The race for the Vezina Trophy was decided Sunday night, when Braden Holtby and the President’s Trophy-bound Washington Capitals took down the Columbus Blue Jackets in the key battle, first overall in both the Metropolitan Division and the entire National Hockey League.
Holtby blanked the Jackets into the third period en route to a 3-2 Caps conquest. He now owns the inside track over Columbus goalie Sergei “Bob” Bobrovsky to earn the Vezina as the league’s top netminder, although the Columbus goalie leads the league in victories and save percentage.
Should he be honored, Holtby would become the first winner of the Vezina in consecutive seasons since Martin Brodeur of the New Jersey Devils did it both in 2007-08 and 2003-04. The only previous Vezina winners from Washington were Olaf Kolzig (1999-00) and Jim Carey (1995-96).

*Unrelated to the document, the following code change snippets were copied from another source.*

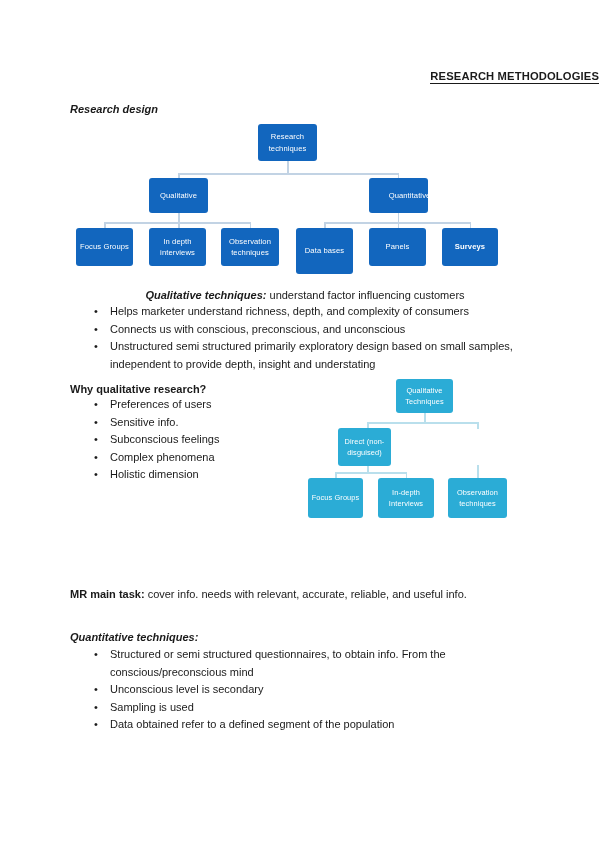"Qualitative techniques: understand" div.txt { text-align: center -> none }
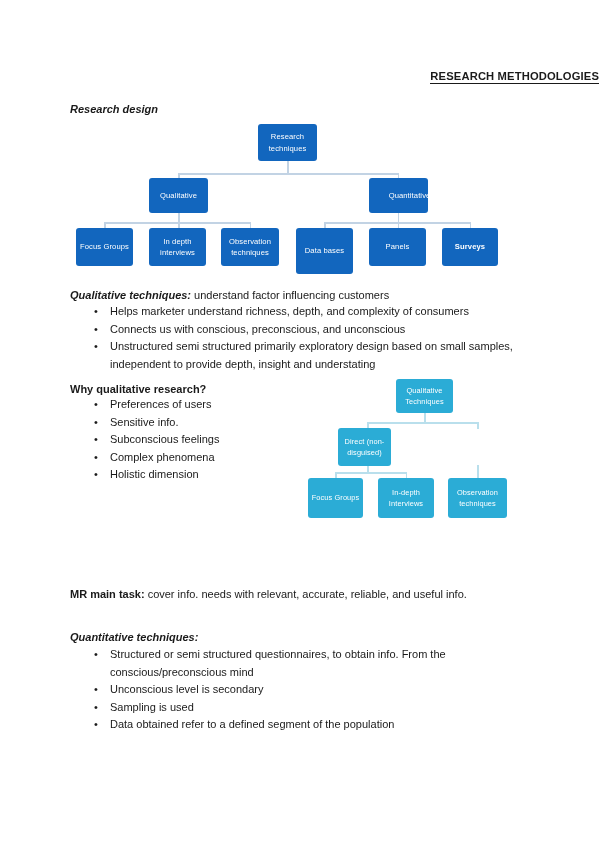"Qualitative Techniques" #diagram-qualitative .node { text-align: none -> right }
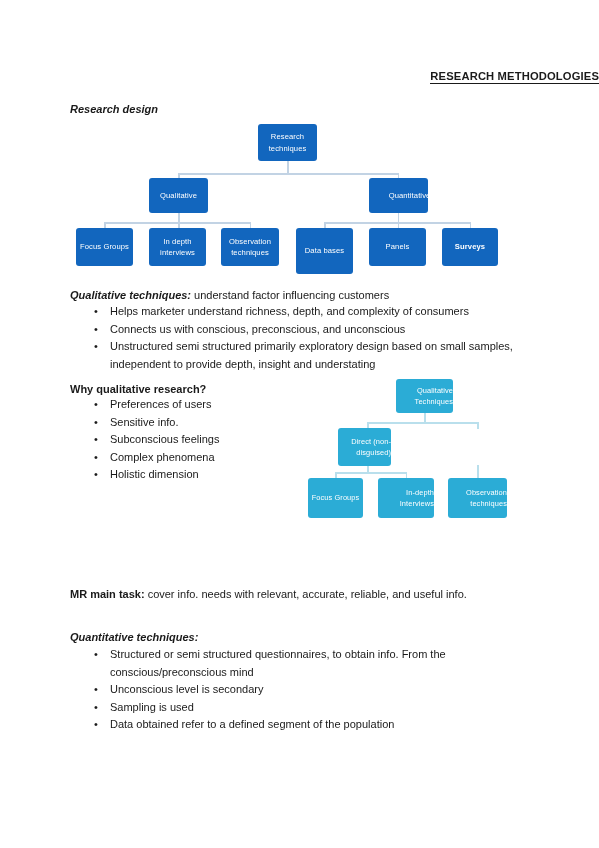"Direct (non-disguised)" div.node { top: 428px -> 452px; width: 53px -> 75px }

Bobrovsky already earned this award in 2013. It’s one of six annually presented at the annual NHL Awards show here in Las Vegas. This year’s NHL Awards is moving, but just down the street to The Joint at the Hard Rock Hotel & Casino on Paradise Road. It is scheduled for Thursday, June 22.
A vacationer comes to Las Vegas and might see me at a sportsbook, so the inevitable question is certain, “Who do you like tonight?”
Unlike our friendly visitor, whose window to (legally) wager is just a few days, my vision often spans more than a weekend. My perspective may cover a week, a month, or in certain situations the entire season (e.g., injuries to Steven Stamkos of Tampa Bay or goalie Jonathan Quick of “my” L.A. Kings).
This places me on my soapbox rant about how all of the major team sports leagues need to do more about something that is ruining the tail-end of the regular season: scheduling dynamics. It’s something that is so easily fixable, yet it often leads me to believe “the fix” may be in.
This originally dawned on me in 1970. It’s the first season of AFL (now AFC) regular season games against “the establishment” NFL (NFC).
You might be old enough to remember the initial contest in the Monday Night Football series, but I remember Game 4, when “my” dis-owned Chargers rallied late to take a one-point lead, only to watch the Green Bay Packers kick a last-second field goal for a 22-20 win.
Sure, sometimes unpreventable problems present themselves. A hurricane in Miami once moved an NFL Week 1 contest to a mid-season date that was originally a bye date (a recent LSU/Florida game, too). The L.A. Dodgers had a 1992 series with Montreal postponed due to the Rodney King verdict that triggered rioting; months later, it created three consecutive doubleheaders.
But what the NHL did to several clubs is simply unfair.
Boston closes with 6-of-7 at home, while Toronto ends with four straight at home, leaving Ottawa struggling for air. The Senators may have climbed into first place for one brief day in the Atlantic Division, but we all knew it was short-lived, playing 7-of-9 (and 9-of-12) times on the road to close the season.
The NHL talks about the big “rivalry” schedule devised by the league and NBC Sports. However, not in Chicago, where the Hawks close playing only 3-of-12 against division woes (two vs. Colorado). That’ll help decide a division champ!